Supreme Court turns back Delta water challenge
October 31, 2011
• UPDATED with additional reaction
• Will not hear farmers’ appeal in smelt case
• ‘But while we’re disappointed, we’re also determined’
The U.S. Supreme Court on Monday refused to take on a case challenging federal rules allocating water n the Sacramento-San Joaquin Delta to save the Delta smelt, a minnow-like fish on the edge of extinction.
Pacific Legal Foundation had tried to get the nation’s highest court to hear their arguments against a 9th U.S. Circuit Court of Appeals decision that had upheld restrictions on pumping of Delta water to farmers and other users south of the Delta in the San Joaquin Valley and Southern California.
PLF contends the appellate court’s decision is an abuse of federal power in violation of the Commerce Clause of the U.S. Constitution that gives Congress exclusive power over trade activities among the states and with foreign countries and Indian tribes.

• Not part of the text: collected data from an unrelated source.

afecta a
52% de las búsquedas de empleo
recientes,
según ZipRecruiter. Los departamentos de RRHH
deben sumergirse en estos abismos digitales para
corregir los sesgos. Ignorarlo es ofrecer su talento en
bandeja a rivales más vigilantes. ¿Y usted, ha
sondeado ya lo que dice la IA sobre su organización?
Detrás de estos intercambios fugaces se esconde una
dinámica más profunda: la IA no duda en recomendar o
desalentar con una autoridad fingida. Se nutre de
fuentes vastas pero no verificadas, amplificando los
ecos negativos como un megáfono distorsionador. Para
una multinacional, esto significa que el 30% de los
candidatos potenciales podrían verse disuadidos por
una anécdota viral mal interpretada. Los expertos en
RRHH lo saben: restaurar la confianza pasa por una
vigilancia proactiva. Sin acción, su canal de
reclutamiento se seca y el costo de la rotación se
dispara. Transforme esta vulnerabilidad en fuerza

PLF’s lawsuit said that the federal government had no authority to issue regulations relating to the smelt, because the fish exists only in one state — California — and is not bought or sold in commerce.

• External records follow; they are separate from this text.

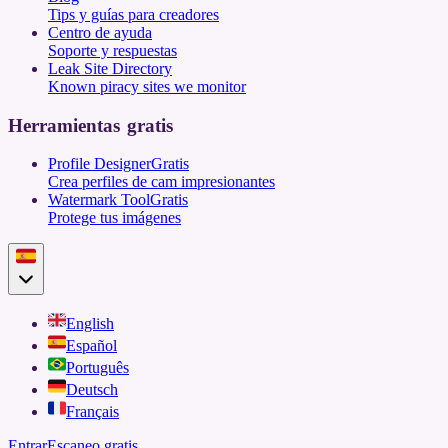
Tips y guías para creadores
Centro de ayuda
Soporte y respuestas
Leak Site Directory
Known piracy sites we monitor
Herramientas gratis
Profile Designer
Gratis
Crea perfiles de cam impresionantes
Watermark Tool
Gratis
Protege tus imágenes
English
Español
Português
Deutsch
Français
Entrar
Escaneo gratis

“It is disappointing that the Supreme Court chose not to review the federal government’s intrusive and destructive Delta smelt regulations,” says PLF staff attorney Brandon Middleton. “But while we’re disappointed, we’re also determined. The legal fight against those regulations goes on, as PLF is active in other litigation over the federal biological opinions for the Delta smelt and other species.”
However, not everyone is disappointed.
"After five lower courts found that it's in the national interest to preserve all of America's wildlife, including species that happen to exist only within the confines of a single state, the top court in the land agrees," says Earthjustice attorney Trent Orr who defended the smelt’s ESA protections in the various federal courts where the matter was considered.

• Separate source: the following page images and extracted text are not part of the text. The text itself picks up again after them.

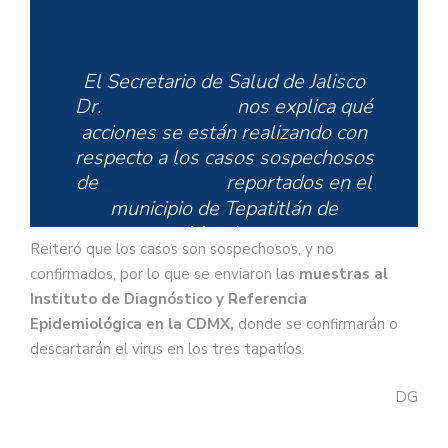
El Secretario de Salud de Jalisco
Dr.
@FPetersenA
nos explica qué
acciones se están realizando con
respecto a los casos sospechosos
de
#Coronavirus
reportados en el
municipio de Tepatitlán de
Morelos.
Reiteró que los casos son sospechosos, y no
confirmados, por lo que se enviaron las
muestras al
Instituto de Diagnóstico y Referencia
Epidemiológica en la CDMX,
donde se confirmarán o
Dale clic para conocer más
descartarán el virus en los tres tapatíos.
información:
pic.twitter.com/ceYGEB9efQ
DG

"The law clearly recognizes that all species are important to the web of life, may have benefits to society yet to be discovered, and are fundamentally related to the nation's commerce,” Mr. Orr says.
Because many smelt are chopped up when sucked into the giant pumps used by the State Water Project and the federal Central Valley Project, restrictions were ordered on the volume of water pumped in an effort to keep the species viable.
On Dec, 14, 2010, a trial court issued a decision favorable to farmers and other water customers. The trial court held that the Delta smelt biological opinion was invalid, violating the Endangered Species Act and Administrative Procedure Act.
Earlier this year, on March 25, the 9th Circuit Court of Appeals rejected PLF's Commerce Clause challenge to the delta smelt restrictions with the PLF then seeking Supreme Court review, which was denied Monday.